How Is Your Child's Backpack?
Of all the physical burdens schoolchildren must shoulder, their backpacks are probably the heaviest.
Crammed with everything from lunches to laptops, bags can cause stiff necks, sore shoulders and aching backs. The Consumer Product Safety Commission found that in one year, more than 21,000 children ages 5 to 14 see doctors with backpack-related complaints.
"The extra stress placed on the spine and shoulder from the heavy loads is causing some unnecessary medical problems," says Charlotte B. Alexander, M.D., of the American Academy of Orthopaedic Surgeons. Back pain in children is not uncommon anymore. Packs typically strain back and shoulder muscles when the load is more than 20 percent of a child's body weight.
A poorly fitted or worn backpack can worsen posture or hinder circulation, causing numb or tingling arms, says Jan K. Richardson, Ph.D., a professor of physical therapy and a past president of the American Physical Therapy Association.
"Have your kids use both straps and make frequent stops at their locker throughout the day to avoid carrying all their books at once, and leave non-essentials at home," she says. "Above all, urge your children to tell you if they are in pain or have discomfort before a problem becomes serious.''
Easy on their backs
Here are tips on how to lighten the load on your child:
Buy a pack with wide, padded straps to minimize pressure on the shoulders and collarbone.

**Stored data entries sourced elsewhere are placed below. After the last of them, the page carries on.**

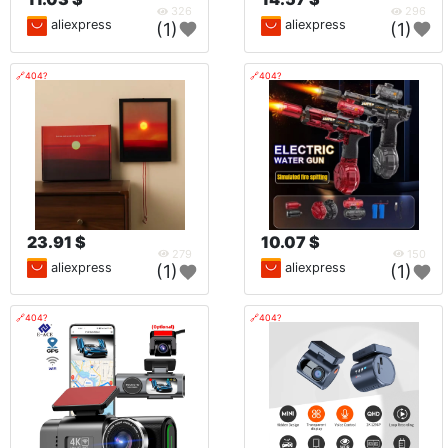
326
296
aliexpress
aliexpress
(1)
(1)
🔗404?
🔗404?
23.91 $
10.07 $
279
150
aliexpress
aliexpress
(1)
(1)
🔗404?
🔗404?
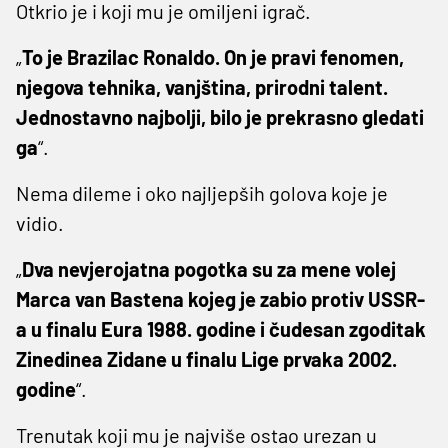
Otkrio je i koji mu je omiljeni igrač.
„
To je Brazilac Ronaldo. On je pravi fenomen,
njegova tehnika, vanjština, prirodni talent.
Jednostavno najbolji, bilo je prekrasno gledati
ga
“.
Nema dileme i oko najljepših golova koje je
vidio.
„
Dva nevjerojatna pogotka su za mene volej
Marca van Bastena kojeg je zabio protiv USSR-
a u finalu Eura 1988. godine i čudesan zgoditak
Zinedinea Zidane u finalu Lige prvaka 2002.
godine
“.
Trenutak koji mu je najviše ostao urezan u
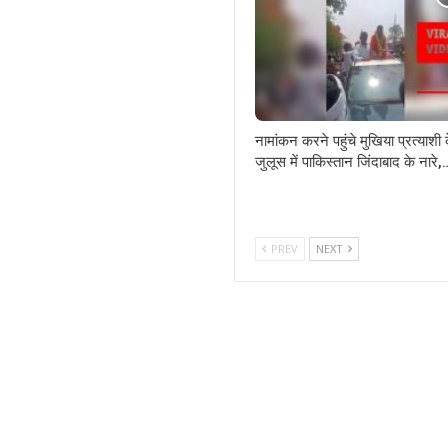
नामांकन करने पहुंचे मुखिया प्रत्याशी 
जुलूस में पाकिस्तान जिंदाबाद के नारे,
PREV
NEXT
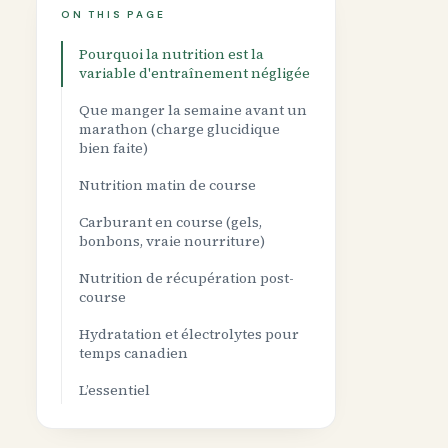
ON THIS PAGE
Pourquoi la nutrition est la
variable d'entraînement négligée
Que manger la semaine avant un
marathon (charge glucidique
bien faite)
Nutrition matin de course
Carburant en course (gels,
bonbons, vraie nourriture)
Nutrition de récupération post-
course
Hydratation et électrolytes pour
temps canadien
L’essentiel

Consider the empty pack's weight. Leather is fashionable, but it's heavier than nylon.
Carry the pack on both shoulders to spread the weight; tighten straps to hold it about 2 inches above the waist.
Load the heaviest items closest to the body to ease strain on back and abdominal muscles, and try to keep everything in place.
Use proper lifting techniques when hoisting a heavy pack. Bend both knees rather than leaning over.
Use the hip strap to help stabilize a heavier load.
Consider a backpack with wheels to ease long walks.
Store heavy, unused material in a locker, when possible.